Но давайте перейдем ко второй части. Не поддайся я на очарование форм, ездить бы мне на мягкой тойоте, которую местные селадоны так и зовут «девушкой».
Но я ведь о губительности красоты, не так ли? Так вот у серой красотки оказался жесткий нрав. В буквальном смысле: мягко стелет, да жестко спать. То есть ездить. У моего спорткара обнаружилась такая жесткая подвеска, что американская дорога тут же превратилась в советскую: все твои трещинки, все морщинки (не говоря о рытвинах-песенках) моя спина переживала как стиральную доску в коммуналке на Красной коннице.
И как очень скоро выяснилось, исправить ничего было нельзя: жесткая подвеска Кроссфаера была гарантией устойчивости на дороге. Только понизить давление в шинах вдвое меньше нормы, и все. А так мне эта устойчивость была по барабану, я последний раз гонял с риском для дурацкой жизни, когда за 9 часов в 1986 доехал с Аликом Сидоровым от Москвы до Старого Крыма на бежевой «семере».
Что делать. Любая красота — прикладная. Она нужна не в общем, а только как инструмент: рост баскетболиста, трапециевидные и бицепсы гимнаста, длинные стопы ног и объемные плечи пловца. Красота изложения для убедительности. И жесткая подвеска у машины, чтобы ставить рекорды скорости. А если не хотите ставить рекорды, то не заглядывайтесь на спортивных красоток. Вам она нужна не для понта, а для жизни. Как и красотка, в принципе. Жопа чтобы рожать, груди чтобы кормить потомство, а красот а в юности, чтобы соблазнить вас на эти и другие подвиги.

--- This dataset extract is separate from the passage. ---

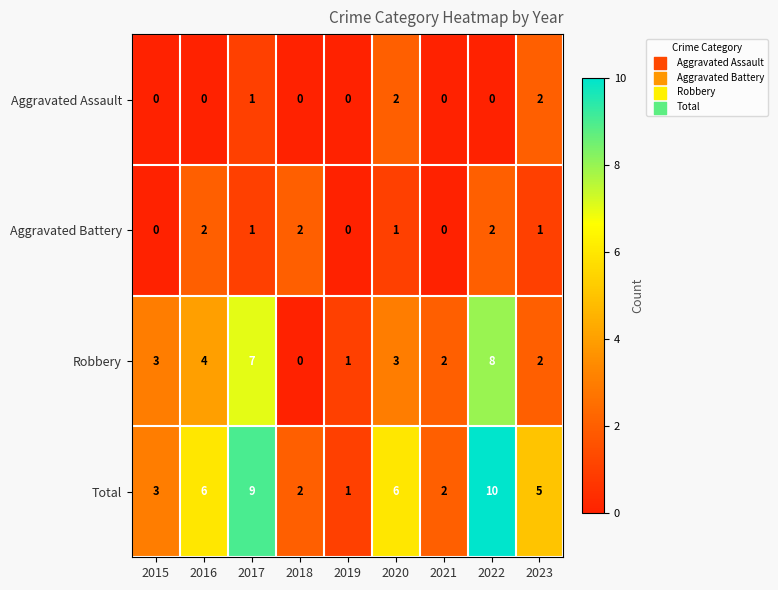

Which series has the largest total across all categories?

Total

Короче, я поддался очарованию броской внешности и взял в дорожные жены модель, которую только глупым друзьям показывать и хвастаться, а так словом не перемолвишься: не о чем и нЕзачем. Да и хвастаться мне не перед кем: друзья, красавицы, язык и прочее (как кажется иногда) – за океаном. Тут только возможность жаловаться и хвастаться дистанционно. И танцевать вокруг своей писаной торбы.
Итак, я остался с носом. У меня машина, как русалочка на ноже: не очень сильная боль в спине только на идеальном покрытии хайвея (а его нет, идеального, ни в одном штате). Во всех остальных случаях — мука мученическая: пока едешь – еще ничего, терпимо, хотя я дорогу выбираю не по расстоянию, а по качеству покрытия; домой вваливаешься с мечтой об обезболивающем.

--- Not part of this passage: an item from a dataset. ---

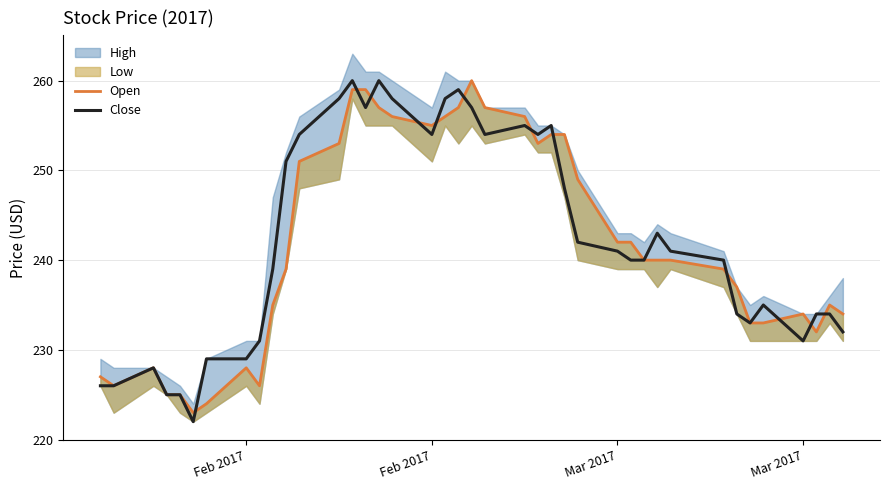

What is the label of the 39th point from the right?

Feb 2017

Но обезболивающим (пусть и с уменьшающимся диапазоном действия) является то облако восторга, в который погружает меня моя игрушка почти в любом месте, где я остановлюсь. В моей одинокой жизни (жалоба на прощание), это почти единственный вид неслужебного диалога: и почему я Шуйского не вижу среди здесь? Возле тут, возле тут.